# Vox article Why don't riders tip



## UberBud (Aug 8, 2016)

https://www-vox-com.cdn.ampproject....4/why-some-people-dont-tip-their-uber-drivers


----------



## Reina1 (Feb 13, 2018)

UberBud said:


> https://www-vox-com.cdn.ampproject.org/v/s/www.vox.com/platform/amp/the-goods/2018/10/8/17952804/why-some-people-dont-tip-their-uber-drivers?amp_js_v=a2&amp_gsa=1#referrer=https://www.google.com&amp_tf=From %1$s&ampshare=https://www.vox.com/the-goods/2018/10/8/17952804/why-some-people-dont-tip-their-uber-drivers


This is the part that stuck out to me from that article
"So far, New York City is the only city where Uber may soon have to pay all drivers at least $17.22 an hour, due to recent legislation. Minimum wage in New York City is $13 (soon to be $15 for businesses with 10 or more employees), in Chicago it's $12, and in Los Angeles it's $13.25 (for businesses with 26 or more employees)."
I drive part time and haven't really kept up on legal stuff going on with Uber. But it seems to me that if this precedent is set, then it should follow to other cities and Uber will have to pay all drivers a certain amount in all cities? Could that be the case?
Maybe someone here is more knowledgeable about this and where it stands..


----------



## jazzapt (May 16, 2016)

Interesting article. And the reasons presented confirm my belief that, as much as we want them to, we will never get to a time when the majority of pax tip. Maybe a persuasive driver can convince most of his/her pax to tip. But as a whole, nationwide, it will never be a majority.

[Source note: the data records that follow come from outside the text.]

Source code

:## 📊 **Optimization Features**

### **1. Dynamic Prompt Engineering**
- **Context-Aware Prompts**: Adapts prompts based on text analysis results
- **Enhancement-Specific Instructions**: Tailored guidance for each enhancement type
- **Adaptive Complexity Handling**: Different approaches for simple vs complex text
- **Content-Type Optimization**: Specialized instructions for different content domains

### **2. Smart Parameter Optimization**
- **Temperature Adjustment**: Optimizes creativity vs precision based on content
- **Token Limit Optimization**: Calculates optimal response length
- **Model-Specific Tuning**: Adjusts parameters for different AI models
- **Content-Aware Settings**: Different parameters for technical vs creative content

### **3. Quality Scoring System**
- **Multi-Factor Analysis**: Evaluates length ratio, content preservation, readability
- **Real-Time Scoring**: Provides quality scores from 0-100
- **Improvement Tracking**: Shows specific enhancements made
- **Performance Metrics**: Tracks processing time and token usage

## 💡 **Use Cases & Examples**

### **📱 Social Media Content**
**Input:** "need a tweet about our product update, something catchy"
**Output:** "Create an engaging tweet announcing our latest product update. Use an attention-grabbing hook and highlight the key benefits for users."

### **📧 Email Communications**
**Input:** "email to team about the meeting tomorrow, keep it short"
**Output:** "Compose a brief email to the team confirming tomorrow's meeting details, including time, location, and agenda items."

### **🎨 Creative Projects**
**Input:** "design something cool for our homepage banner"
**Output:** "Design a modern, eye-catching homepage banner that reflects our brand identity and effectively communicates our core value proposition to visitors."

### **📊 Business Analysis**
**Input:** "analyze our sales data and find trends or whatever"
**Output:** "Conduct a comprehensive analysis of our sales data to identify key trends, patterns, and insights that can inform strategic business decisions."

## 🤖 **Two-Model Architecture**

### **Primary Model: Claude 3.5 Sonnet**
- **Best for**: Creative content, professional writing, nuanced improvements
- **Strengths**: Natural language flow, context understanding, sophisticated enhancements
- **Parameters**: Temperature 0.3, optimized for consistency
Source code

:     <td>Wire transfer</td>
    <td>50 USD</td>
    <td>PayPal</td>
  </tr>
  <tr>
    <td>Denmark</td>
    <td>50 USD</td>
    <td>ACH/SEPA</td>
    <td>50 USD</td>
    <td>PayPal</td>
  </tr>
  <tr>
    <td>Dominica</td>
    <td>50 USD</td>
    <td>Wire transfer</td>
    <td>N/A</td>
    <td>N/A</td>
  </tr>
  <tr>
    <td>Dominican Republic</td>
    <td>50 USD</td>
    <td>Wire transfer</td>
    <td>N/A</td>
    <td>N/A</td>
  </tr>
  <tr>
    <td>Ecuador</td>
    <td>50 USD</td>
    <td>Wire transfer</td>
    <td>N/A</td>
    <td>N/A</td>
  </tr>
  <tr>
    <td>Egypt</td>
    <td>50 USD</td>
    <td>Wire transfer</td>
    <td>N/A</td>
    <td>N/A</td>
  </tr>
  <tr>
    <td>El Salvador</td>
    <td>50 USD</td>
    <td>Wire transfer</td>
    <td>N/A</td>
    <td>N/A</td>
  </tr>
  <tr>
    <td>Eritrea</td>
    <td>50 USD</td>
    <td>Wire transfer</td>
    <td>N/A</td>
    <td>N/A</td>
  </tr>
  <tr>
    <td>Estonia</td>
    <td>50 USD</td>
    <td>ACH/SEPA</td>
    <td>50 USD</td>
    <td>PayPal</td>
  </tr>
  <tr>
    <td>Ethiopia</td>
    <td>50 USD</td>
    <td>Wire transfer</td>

Bottom line is not everyone thinks of a rideshare driver the same way they think of a waiter/waitress, or even a taxi driver. Rideshare is a different animal within the services industry, and one that (with the help of Uber) many pax don’t believe does not require them to tip. This article shows that.

As drivers, we universally all agree that pax should tip. But, especially since there was a time when tipping wasn’t even an option, you’ll be hard pressed to convince most pax of that. 

In my opinion, SDCs will take over long before we would come to a time when most pax tip.


----------